Ulil Abshar Abdalla, tokoh Jaringan Islam Liberal (JIL) dikirimi paket
buku berisi bom, Selasa (15/3/2011) di KBR 68 H, Utan Kayu, Jakarta
Timur. Buku berisi bom tersebut berjudul “Mereka Harus Dibunuh! Karena
Dosa-Dosa Mereka terhadap Islam dan Kaum Muslimin”. Apa dosa Ulil
terhadap Islam dan kaum Muslimin sehingga harus dibunuh?
Dosa Ulil terhadap Islam dan kaum Muslimin
Tidak aneh jika Ulil, tokoh JIL menjadi target pembunuhan. Track record
lelaki kelahiran Pati, Jawa Tengah, 11 Januari 1967 ini sudah dikenal
“anti” syariat Islam. Pada 18 November 2002, Ulil menulis artikel di
harian umum Kompas berjudul “Menyegarkan Kembali Pemahaman Islam” yang
menuai fatwa hukum mati dari Forum Ulama Umat Indonesia (FUUI).
Dalam artikel yang menghebohkan tersebut, Ulil mengobok-obok Islam
sesadis-sadisnya yang tentu saja menjadi dosa Ulil terhadap Islam dan
kaum Muslimin paling parah dan takkan pernah terlupakan. Dalam artikel
tersebut Ulil menistakan syariat Islam, dan menganggapnya hanya sebagai
budaya Arab.
“Aspek-aspek Islam yang merupakan cerminan
kebudayaan Arab, misalnya, tidak usah diikuti. Contoh, soal jilbab,
potong tangan, qishash, rajam, jenggot, jubah, tidak wajib diikuti,
karena itu hanya ekspresi lokal partikular Islam di Arab. Aspek-aspek
Islam yang merupakan cerminan kebudayaan Arab, misalnya, tidak usah
diikuti. Contoh, soal jilbab, potong tangan, qishash, rajam, jenggot,
jubah, tidak wajib diikuti, karena itu hanya ekspresi lokal partikular
Islam di Arab.”
Ulil tidak mengimani syariat Islam atau yang disebutnya sebagai hukum Tuhan.

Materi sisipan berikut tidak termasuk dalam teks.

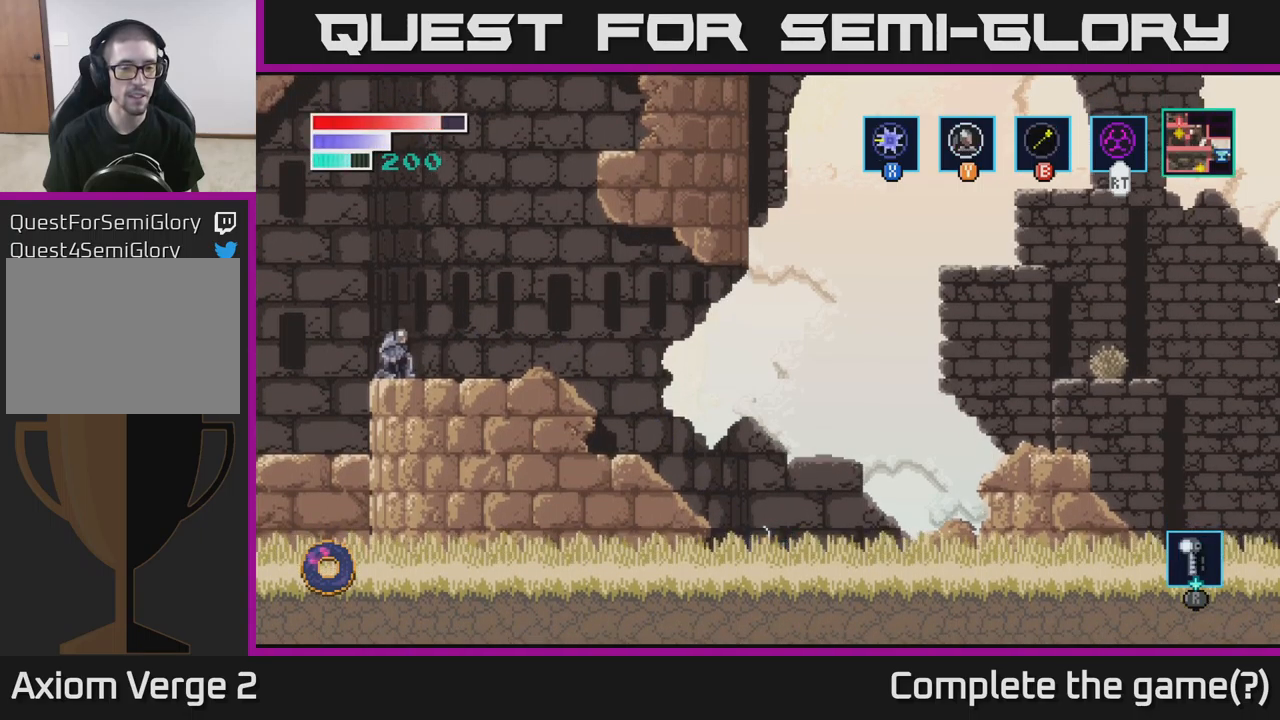
{"buttons": ["A"], "left_stick": "center", "right_stick": "center", "events": [[33, "A", "up"], [83, "A", "down"], [117, "left_stick", "center"], [283, "left_stick", "left"], [367, "A", "up"], [433, "A", "down"], [433, "left_stick", "center"]]}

“Menurut saya, tidak ada yang disebut “hukum Tuhan” dalam pengertian
seperti dipahami kebanyakan orang Islam. Misalnya, hukum Tuhan tentang
pencurian, jual beli, pernikahan, pemerintahan, dan sebagainya. Yang ada
adalah prinsip-prinsip umum yang universal yang dalam tradisi
pengkajian hukum Islam klasik disebut sebagai maqashidusy syari’ah, atau
tujuan umum syariat Islam.”
Lebih jauh, Ulil juga menghina insan termulia dalam Islam, nabi Muhammad SAW., dan menganggapnya banyak kekurangan.

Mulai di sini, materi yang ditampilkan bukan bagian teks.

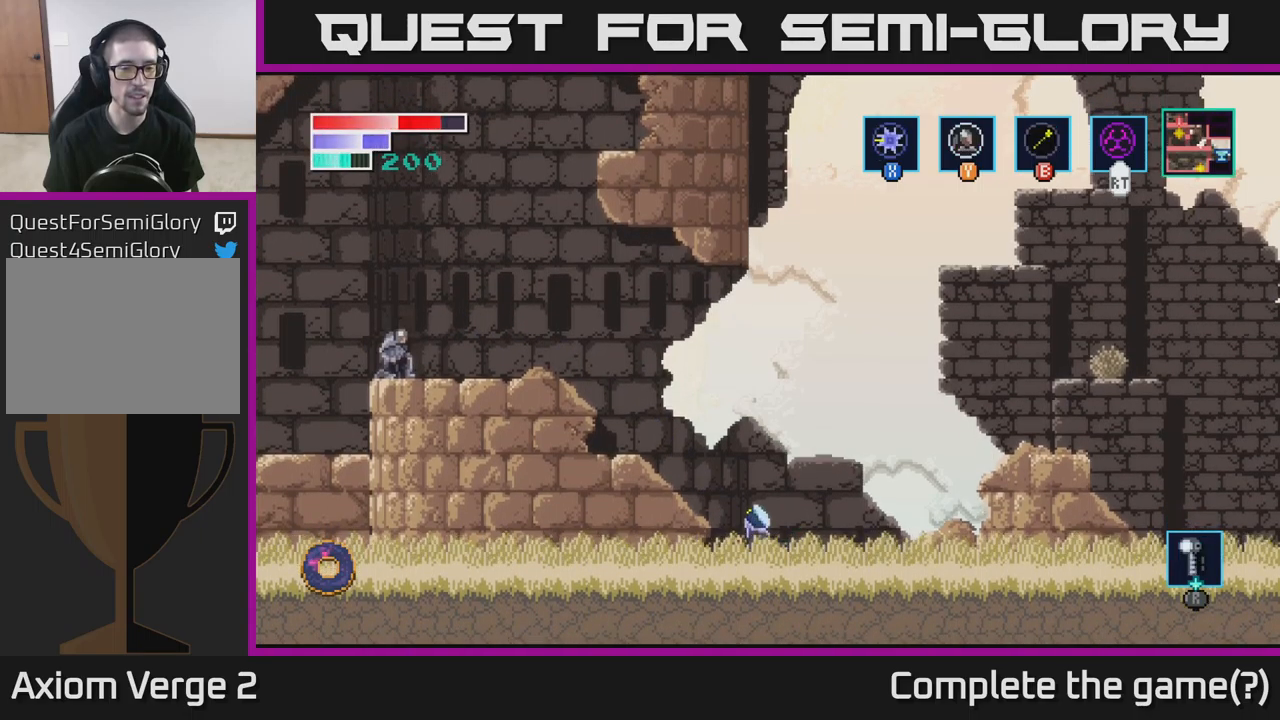
{"buttons": [], "left_stick": "left", "right_stick": "center", "events": [[67, "left_stick", "left"], [233, "A", "up"]]}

“Bagaimana meletakkan kedudukan Rasul Muhammad SAW dalam konteks
pemikiran semacam ini? Menurut saya, Rasul Muhammad SAW adalah tokoh
historis yang harus dikaji dengan kritis, (sehingga tidak hanya menjadi
mitos yang dikagumi saja, tanpa memandang aspek-aspek beliau sebagai
manusia yang juga banyak kekurangannya), sekaligus panutan yang harus
diikuti (qudwah hasanah).
Ulil bahkan membenarkan semua agama, mencampuradukan dan mengatakan kebenaran Islam ada dalam filsafat Marxisme.
“Saya berpandangan lebih jauh lagi: setiap nilai kebaikan, di mana pun
tempatnya, sejatinya adalah nilai Islami juga. Islam-seperti pernah
dikemukakan Cak Nur dan sejumlah pemikir lain-adalah “nilai generis”
yang bisa ada di Kristen, Hindu, Buddha, Konghucu, Yahudi, Taoisme,
agama dan kepercayaan lokal, dan sebagainya. Bisa jadi, kebenaran
“Islam” bisa ada dalam filsafat Marxisme.”
Dari artikel Ulil di
tahun 2002 yang dimuat Kompas saja, dosa-dosa Ulil kepada Islam dan
kaum Muslimin dianggap tidak dapat diampuni. Sayangnya, Ulil tidak
berhenti menghina Islam dan kaum Muslimin.
Di tahun 2005, dari
Boston dia menulis sebuah surat yang lagi-lagi menistakan Islam dan
menbuat heboh. Dalam surat tersebut Ulil mengatakan yang salah saat ini
bukan hanya umat Islam, tetapi Islam itu sendiri.
“Menurut
saya, memang ada yang salah saat ini, bukan pada umat Islam, tetapi pada
Islam itu sendiri. Kalau hal ini tidak diakui, maka “kultur kematian”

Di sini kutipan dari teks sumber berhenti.